Thich Quang Duc. Thich Quang Duc. Posso perguntar, ninguém lembrará do seu nome. Há tempos ele não aparece mais nos jornais. Sua estátua não está nos panteões dos heróis. Sua foto não foi a mais reproduzida da história. Sua abnegação material não é algo a ser seguido. Nem a sua trajetória. Ainda assim, a imagem de seu corpo em chamas permanece lá, firme, presa no baú escuro da minha memória junto a outras lembranças que eu jamais terei perdido.
Thich Quang Duc. Sua determinação me causa inveja. Eu queria ser assim como você e superar todos os meus momentos de dor. Todos os meus medos, todos os meus conflitos. E num gesto único, ainda que para muitos fosse trágico, protestar contra este mundo, protestar contra toda a miséria deste mundo, a miséria do homem, e mostrar que nem todos se omitem. Nem todos compactuam com essa música repetitiva, essa dança macabra. Queria mostrar que estou disposto, preparado para a elevação da alma e sacrifício do espírito, Thich Quang Duc.
Você está esquecido. Para muitos, sua morte não valeu nada. Nas escolas, poucos conhecem a sua história, conhecem a Ásia, já ouviram falar de Vietnã ou Budismo. Alguns acham a sua desgraça motivo de graça. Até inspiração. Adoram pegar gasolina e atear fogo em índios e mendigos.
Mas eu não te esqueço, Thich Quang Duc. Queria ter a sua coragem e me instalar na Praça.
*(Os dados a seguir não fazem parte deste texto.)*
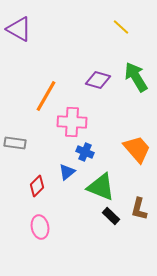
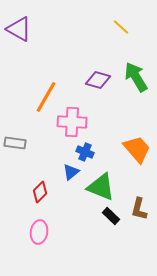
orange line: moved 1 px down
blue triangle: moved 4 px right
red diamond: moved 3 px right, 6 px down
pink ellipse: moved 1 px left, 5 px down; rotated 20 degrees clockwise
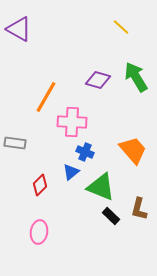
orange trapezoid: moved 4 px left, 1 px down
red diamond: moved 7 px up
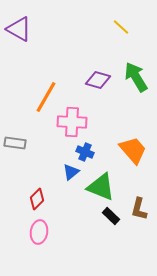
red diamond: moved 3 px left, 14 px down
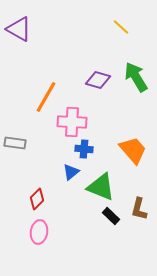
blue cross: moved 1 px left, 3 px up; rotated 18 degrees counterclockwise
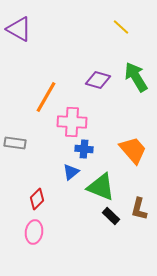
pink ellipse: moved 5 px left
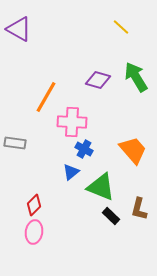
blue cross: rotated 24 degrees clockwise
red diamond: moved 3 px left, 6 px down
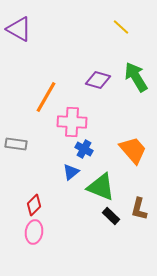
gray rectangle: moved 1 px right, 1 px down
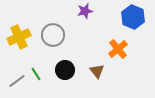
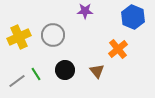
purple star: rotated 14 degrees clockwise
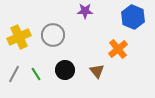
gray line: moved 3 px left, 7 px up; rotated 24 degrees counterclockwise
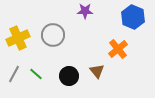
yellow cross: moved 1 px left, 1 px down
black circle: moved 4 px right, 6 px down
green line: rotated 16 degrees counterclockwise
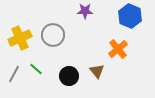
blue hexagon: moved 3 px left, 1 px up
yellow cross: moved 2 px right
green line: moved 5 px up
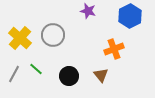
purple star: moved 3 px right; rotated 14 degrees clockwise
blue hexagon: rotated 10 degrees clockwise
yellow cross: rotated 25 degrees counterclockwise
orange cross: moved 4 px left; rotated 18 degrees clockwise
brown triangle: moved 4 px right, 4 px down
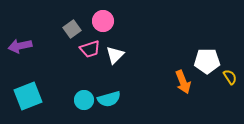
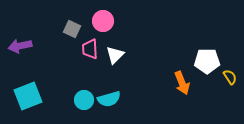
gray square: rotated 30 degrees counterclockwise
pink trapezoid: rotated 105 degrees clockwise
orange arrow: moved 1 px left, 1 px down
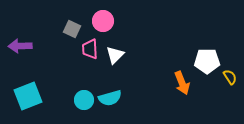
purple arrow: rotated 10 degrees clockwise
cyan semicircle: moved 1 px right, 1 px up
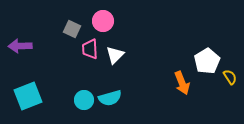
white pentagon: rotated 30 degrees counterclockwise
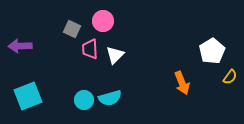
white pentagon: moved 5 px right, 10 px up
yellow semicircle: rotated 70 degrees clockwise
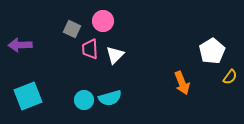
purple arrow: moved 1 px up
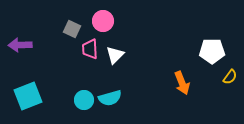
white pentagon: rotated 30 degrees clockwise
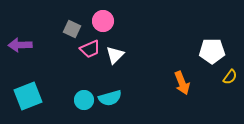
pink trapezoid: rotated 110 degrees counterclockwise
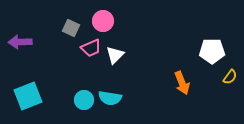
gray square: moved 1 px left, 1 px up
purple arrow: moved 3 px up
pink trapezoid: moved 1 px right, 1 px up
cyan semicircle: rotated 25 degrees clockwise
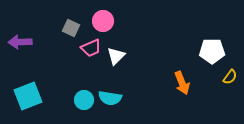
white triangle: moved 1 px right, 1 px down
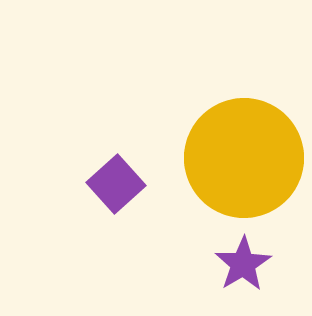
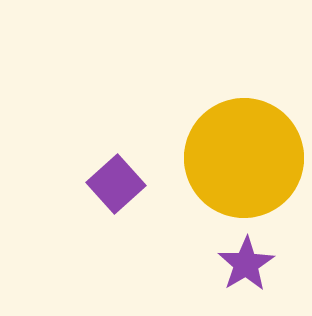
purple star: moved 3 px right
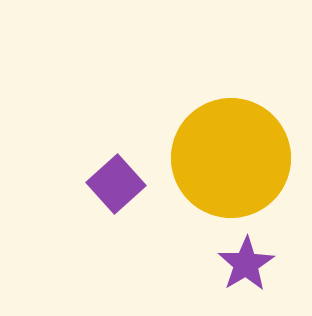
yellow circle: moved 13 px left
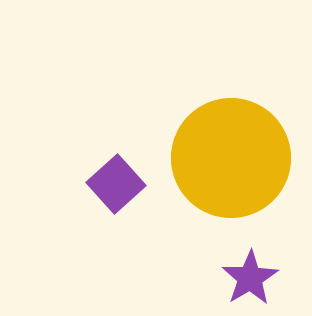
purple star: moved 4 px right, 14 px down
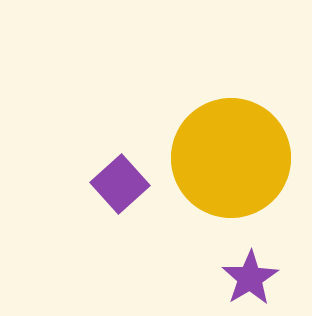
purple square: moved 4 px right
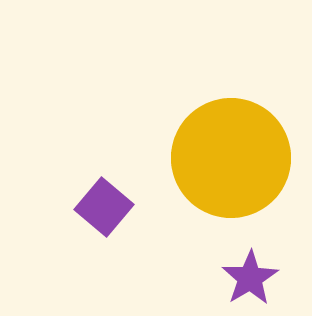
purple square: moved 16 px left, 23 px down; rotated 8 degrees counterclockwise
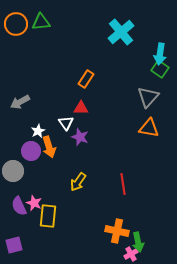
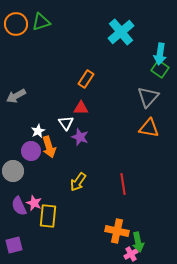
green triangle: rotated 12 degrees counterclockwise
gray arrow: moved 4 px left, 6 px up
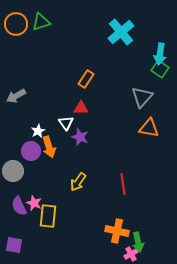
gray triangle: moved 6 px left
purple square: rotated 24 degrees clockwise
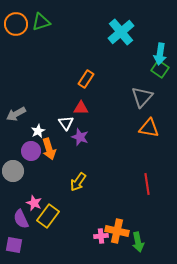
gray arrow: moved 18 px down
orange arrow: moved 2 px down
red line: moved 24 px right
purple semicircle: moved 2 px right, 13 px down
yellow rectangle: rotated 30 degrees clockwise
pink cross: moved 30 px left, 18 px up; rotated 24 degrees clockwise
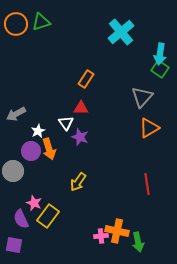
orange triangle: rotated 40 degrees counterclockwise
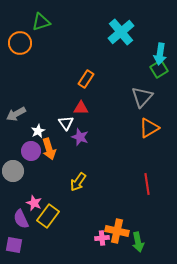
orange circle: moved 4 px right, 19 px down
green square: moved 1 px left; rotated 24 degrees clockwise
pink cross: moved 1 px right, 2 px down
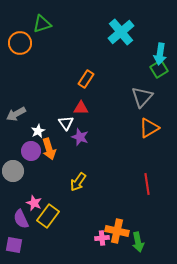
green triangle: moved 1 px right, 2 px down
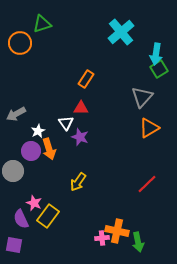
cyan arrow: moved 4 px left
red line: rotated 55 degrees clockwise
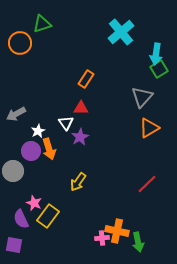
purple star: rotated 24 degrees clockwise
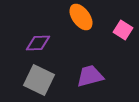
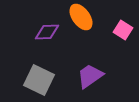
purple diamond: moved 9 px right, 11 px up
purple trapezoid: rotated 20 degrees counterclockwise
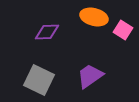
orange ellipse: moved 13 px right; rotated 40 degrees counterclockwise
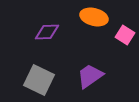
pink square: moved 2 px right, 5 px down
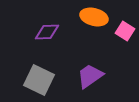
pink square: moved 4 px up
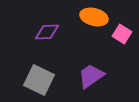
pink square: moved 3 px left, 3 px down
purple trapezoid: moved 1 px right
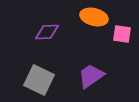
pink square: rotated 24 degrees counterclockwise
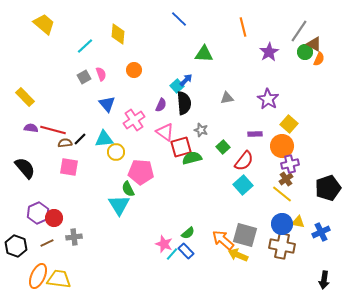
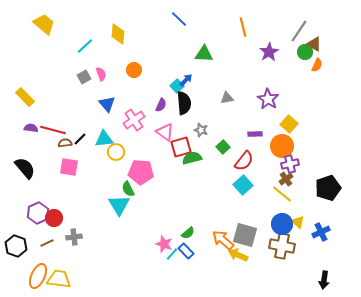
orange semicircle at (319, 59): moved 2 px left, 6 px down
yellow triangle at (298, 222): rotated 32 degrees clockwise
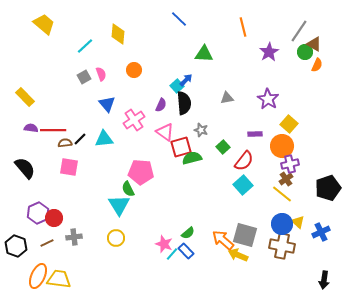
red line at (53, 130): rotated 15 degrees counterclockwise
yellow circle at (116, 152): moved 86 px down
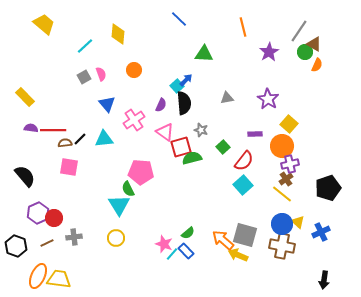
black semicircle at (25, 168): moved 8 px down
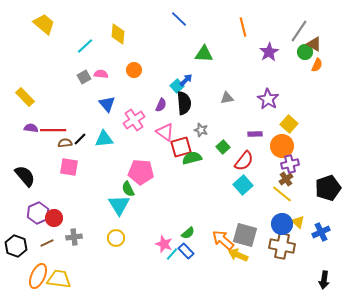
pink semicircle at (101, 74): rotated 64 degrees counterclockwise
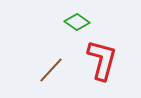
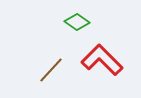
red L-shape: rotated 60 degrees counterclockwise
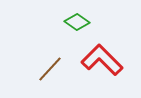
brown line: moved 1 px left, 1 px up
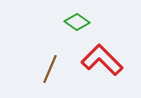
brown line: rotated 20 degrees counterclockwise
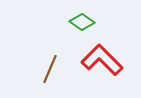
green diamond: moved 5 px right
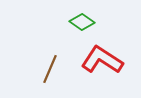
red L-shape: rotated 12 degrees counterclockwise
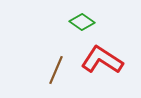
brown line: moved 6 px right, 1 px down
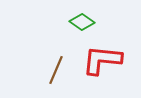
red L-shape: rotated 27 degrees counterclockwise
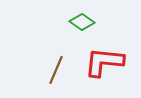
red L-shape: moved 2 px right, 2 px down
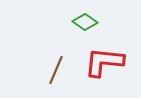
green diamond: moved 3 px right
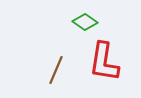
red L-shape: rotated 87 degrees counterclockwise
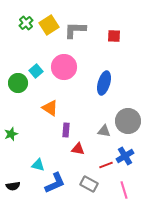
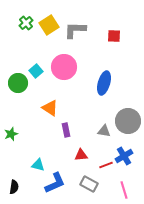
purple rectangle: rotated 16 degrees counterclockwise
red triangle: moved 3 px right, 6 px down; rotated 16 degrees counterclockwise
blue cross: moved 1 px left
black semicircle: moved 1 px right, 1 px down; rotated 72 degrees counterclockwise
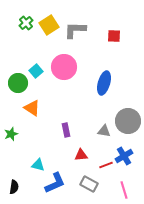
orange triangle: moved 18 px left
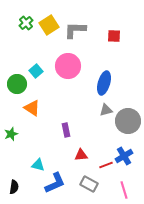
pink circle: moved 4 px right, 1 px up
green circle: moved 1 px left, 1 px down
gray triangle: moved 2 px right, 21 px up; rotated 24 degrees counterclockwise
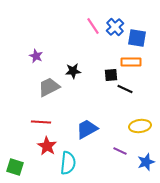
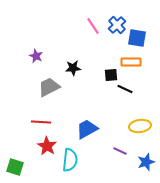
blue cross: moved 2 px right, 2 px up
black star: moved 3 px up
cyan semicircle: moved 2 px right, 3 px up
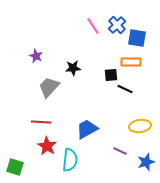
gray trapezoid: rotated 20 degrees counterclockwise
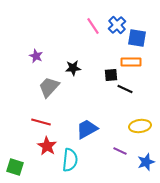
red line: rotated 12 degrees clockwise
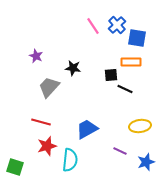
black star: rotated 14 degrees clockwise
red star: rotated 24 degrees clockwise
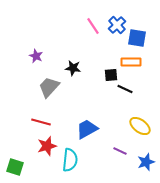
yellow ellipse: rotated 45 degrees clockwise
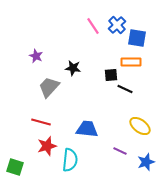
blue trapezoid: rotated 35 degrees clockwise
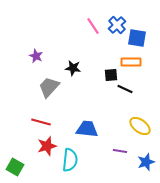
purple line: rotated 16 degrees counterclockwise
green square: rotated 12 degrees clockwise
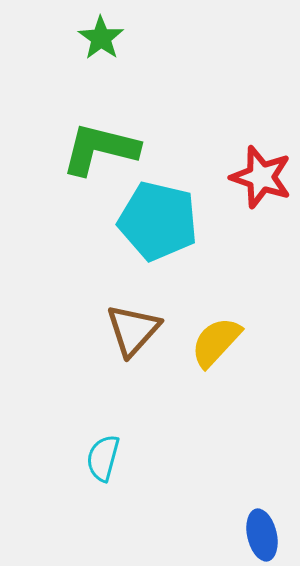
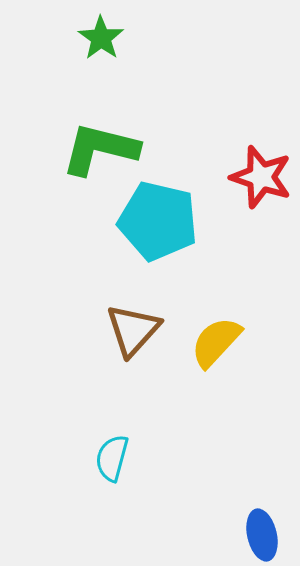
cyan semicircle: moved 9 px right
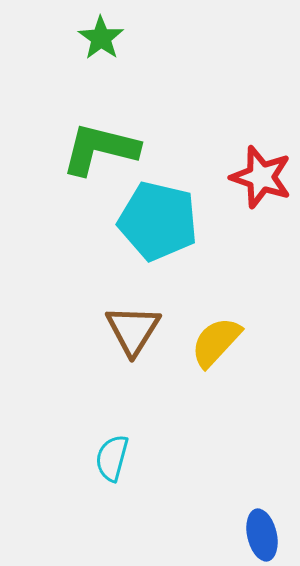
brown triangle: rotated 10 degrees counterclockwise
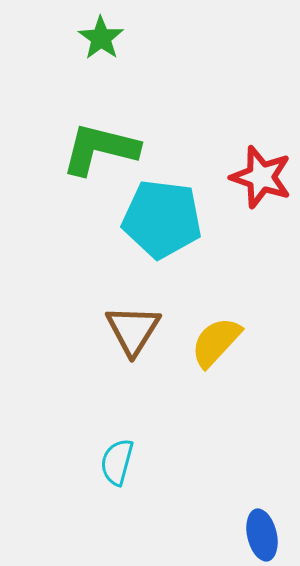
cyan pentagon: moved 4 px right, 2 px up; rotated 6 degrees counterclockwise
cyan semicircle: moved 5 px right, 4 px down
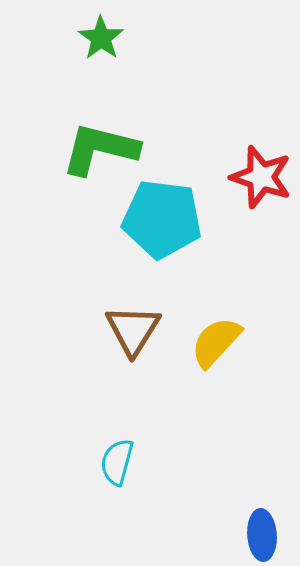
blue ellipse: rotated 9 degrees clockwise
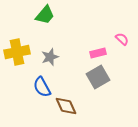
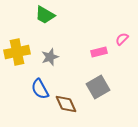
green trapezoid: rotated 80 degrees clockwise
pink semicircle: rotated 88 degrees counterclockwise
pink rectangle: moved 1 px right, 1 px up
gray square: moved 10 px down
blue semicircle: moved 2 px left, 2 px down
brown diamond: moved 2 px up
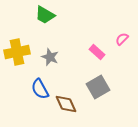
pink rectangle: moved 2 px left; rotated 56 degrees clockwise
gray star: rotated 30 degrees counterclockwise
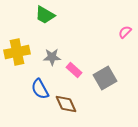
pink semicircle: moved 3 px right, 7 px up
pink rectangle: moved 23 px left, 18 px down
gray star: moved 2 px right; rotated 24 degrees counterclockwise
gray square: moved 7 px right, 9 px up
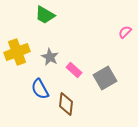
yellow cross: rotated 10 degrees counterclockwise
gray star: moved 2 px left; rotated 30 degrees clockwise
brown diamond: rotated 30 degrees clockwise
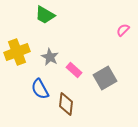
pink semicircle: moved 2 px left, 2 px up
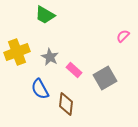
pink semicircle: moved 6 px down
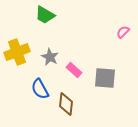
pink semicircle: moved 4 px up
gray square: rotated 35 degrees clockwise
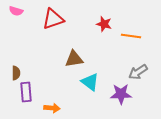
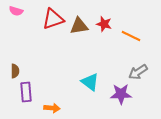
orange line: rotated 18 degrees clockwise
brown triangle: moved 5 px right, 33 px up
brown semicircle: moved 1 px left, 2 px up
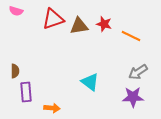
purple star: moved 12 px right, 3 px down
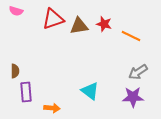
cyan triangle: moved 9 px down
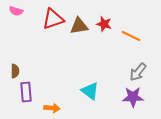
gray arrow: rotated 18 degrees counterclockwise
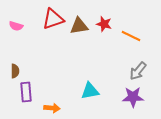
pink semicircle: moved 15 px down
gray arrow: moved 1 px up
cyan triangle: rotated 48 degrees counterclockwise
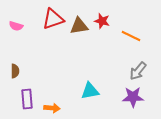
red star: moved 2 px left, 3 px up
purple rectangle: moved 1 px right, 7 px down
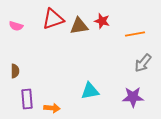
orange line: moved 4 px right, 2 px up; rotated 36 degrees counterclockwise
gray arrow: moved 5 px right, 8 px up
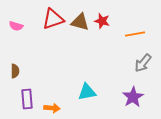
brown triangle: moved 1 px right, 4 px up; rotated 24 degrees clockwise
cyan triangle: moved 3 px left, 1 px down
purple star: rotated 30 degrees counterclockwise
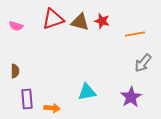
purple star: moved 2 px left
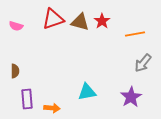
red star: rotated 21 degrees clockwise
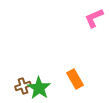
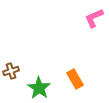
brown cross: moved 12 px left, 15 px up
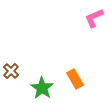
brown cross: rotated 28 degrees counterclockwise
green star: moved 3 px right
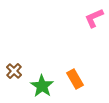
brown cross: moved 3 px right
green star: moved 2 px up
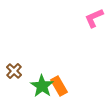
orange rectangle: moved 16 px left, 7 px down
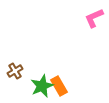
brown cross: moved 1 px right; rotated 14 degrees clockwise
green star: rotated 15 degrees clockwise
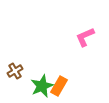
pink L-shape: moved 9 px left, 19 px down
orange rectangle: rotated 60 degrees clockwise
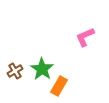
green star: moved 17 px up; rotated 15 degrees counterclockwise
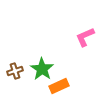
brown cross: rotated 14 degrees clockwise
orange rectangle: rotated 36 degrees clockwise
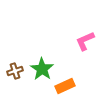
pink L-shape: moved 4 px down
orange rectangle: moved 6 px right
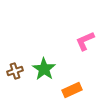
green star: moved 2 px right
orange rectangle: moved 7 px right, 4 px down
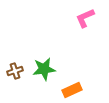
pink L-shape: moved 23 px up
green star: rotated 30 degrees clockwise
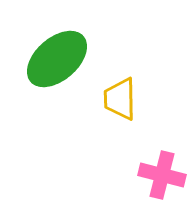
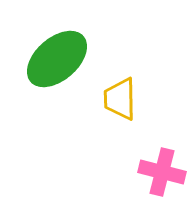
pink cross: moved 3 px up
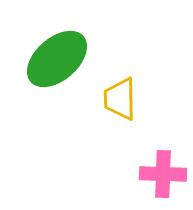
pink cross: moved 1 px right, 2 px down; rotated 12 degrees counterclockwise
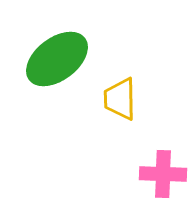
green ellipse: rotated 4 degrees clockwise
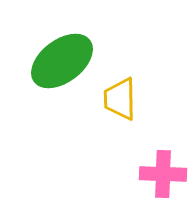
green ellipse: moved 5 px right, 2 px down
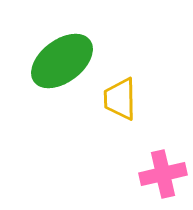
pink cross: rotated 15 degrees counterclockwise
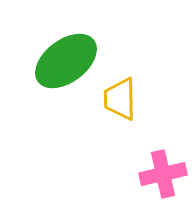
green ellipse: moved 4 px right
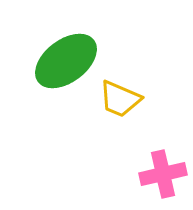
yellow trapezoid: rotated 66 degrees counterclockwise
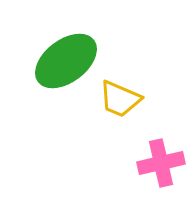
pink cross: moved 2 px left, 11 px up
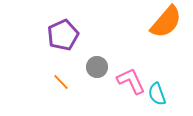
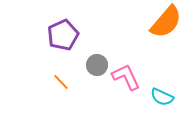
gray circle: moved 2 px up
pink L-shape: moved 5 px left, 4 px up
cyan semicircle: moved 5 px right, 3 px down; rotated 45 degrees counterclockwise
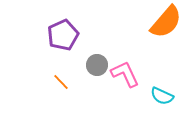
pink L-shape: moved 1 px left, 3 px up
cyan semicircle: moved 1 px up
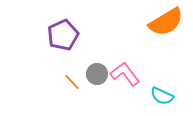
orange semicircle: rotated 18 degrees clockwise
gray circle: moved 9 px down
pink L-shape: rotated 12 degrees counterclockwise
orange line: moved 11 px right
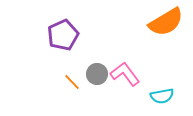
cyan semicircle: rotated 35 degrees counterclockwise
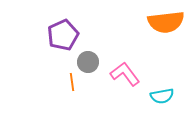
orange semicircle: rotated 24 degrees clockwise
gray circle: moved 9 px left, 12 px up
orange line: rotated 36 degrees clockwise
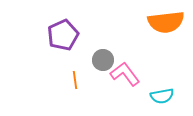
gray circle: moved 15 px right, 2 px up
orange line: moved 3 px right, 2 px up
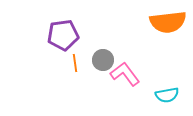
orange semicircle: moved 2 px right
purple pentagon: rotated 16 degrees clockwise
orange line: moved 17 px up
cyan semicircle: moved 5 px right, 1 px up
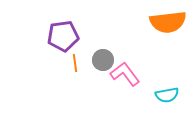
purple pentagon: moved 1 px down
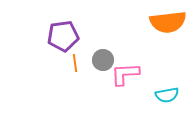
pink L-shape: rotated 56 degrees counterclockwise
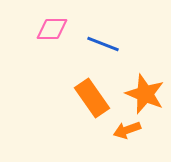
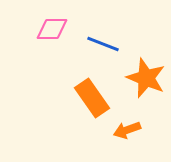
orange star: moved 1 px right, 16 px up
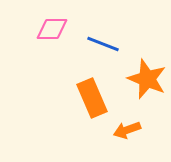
orange star: moved 1 px right, 1 px down
orange rectangle: rotated 12 degrees clockwise
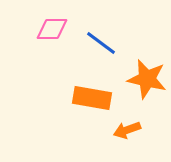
blue line: moved 2 px left, 1 px up; rotated 16 degrees clockwise
orange star: rotated 9 degrees counterclockwise
orange rectangle: rotated 57 degrees counterclockwise
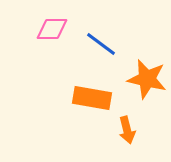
blue line: moved 1 px down
orange arrow: rotated 84 degrees counterclockwise
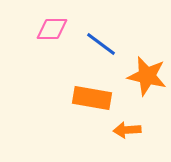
orange star: moved 3 px up
orange arrow: rotated 100 degrees clockwise
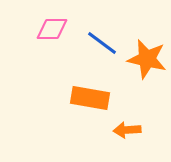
blue line: moved 1 px right, 1 px up
orange star: moved 17 px up
orange rectangle: moved 2 px left
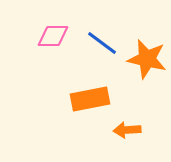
pink diamond: moved 1 px right, 7 px down
orange rectangle: moved 1 px down; rotated 21 degrees counterclockwise
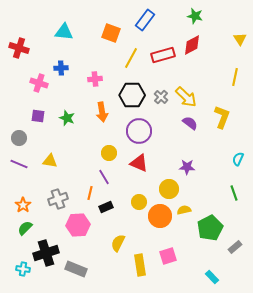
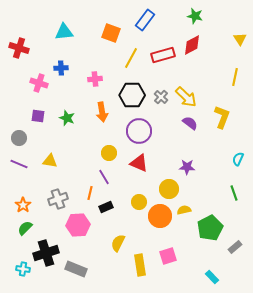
cyan triangle at (64, 32): rotated 12 degrees counterclockwise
Aquela, do Povo. Fazer um círculo no chão da onde não podiam passar transeuntes. Dar-me um banho de gasolina. Sentar na posição de lótus e meditar. Entrar em transe. Copular com o mundo. E quando todos menos esperassem, acender o incêndio. Botar fogo ao meu próprio sangue. Fazer fervê-lo. A primeira explosão da chama expandindo-se, BOOM, assustaria a todos. Causaria horror. Afastaria-os. Mas aquilo não é um corpo voando pelo ares. Aquilo é apenas um homem sentado, queimando vivo. Sereno, sem desespero, sem pedir ajuda. Apenas queimando vivo. O completo controle da situação. O horror daria lugar à contemplação. Sem entender, eles se aproximariam. E como você, Thich Quang Duc, eu não daria um pio, não faria um pequeno gesto. Meu silêncio é o meu protesto. Iria apenas respirar fundo e meditar. Até ser consumido.
Do que restasse, que fosse cremado. Seria pedir demais que o meu coração, como o seu, sobrasse intacto, para que aos homens fosse surpreendido? Como você, não quero virar santo. Quero apenas te igualar, Thich Quang Duc. Na superação da dor. Na superação disto que me corrói, me aniquila por dentro, enquanto as pessoas passam ao meu lado indiferentes a tudo. Indiferentes ao que acontece no mundo. Eu quero despertá-las, Thich Quang Duc. Despertar o meu Nirvana. Ser a personificação desta revolta muda, mas não insensível. As chamas estalando serão a minha fala. Chega de falsas palavras. É o fim. Não esperaria mais nada. E como você, Thich Quang Duc, eu estaria pronto. Pronto para ser esquecido.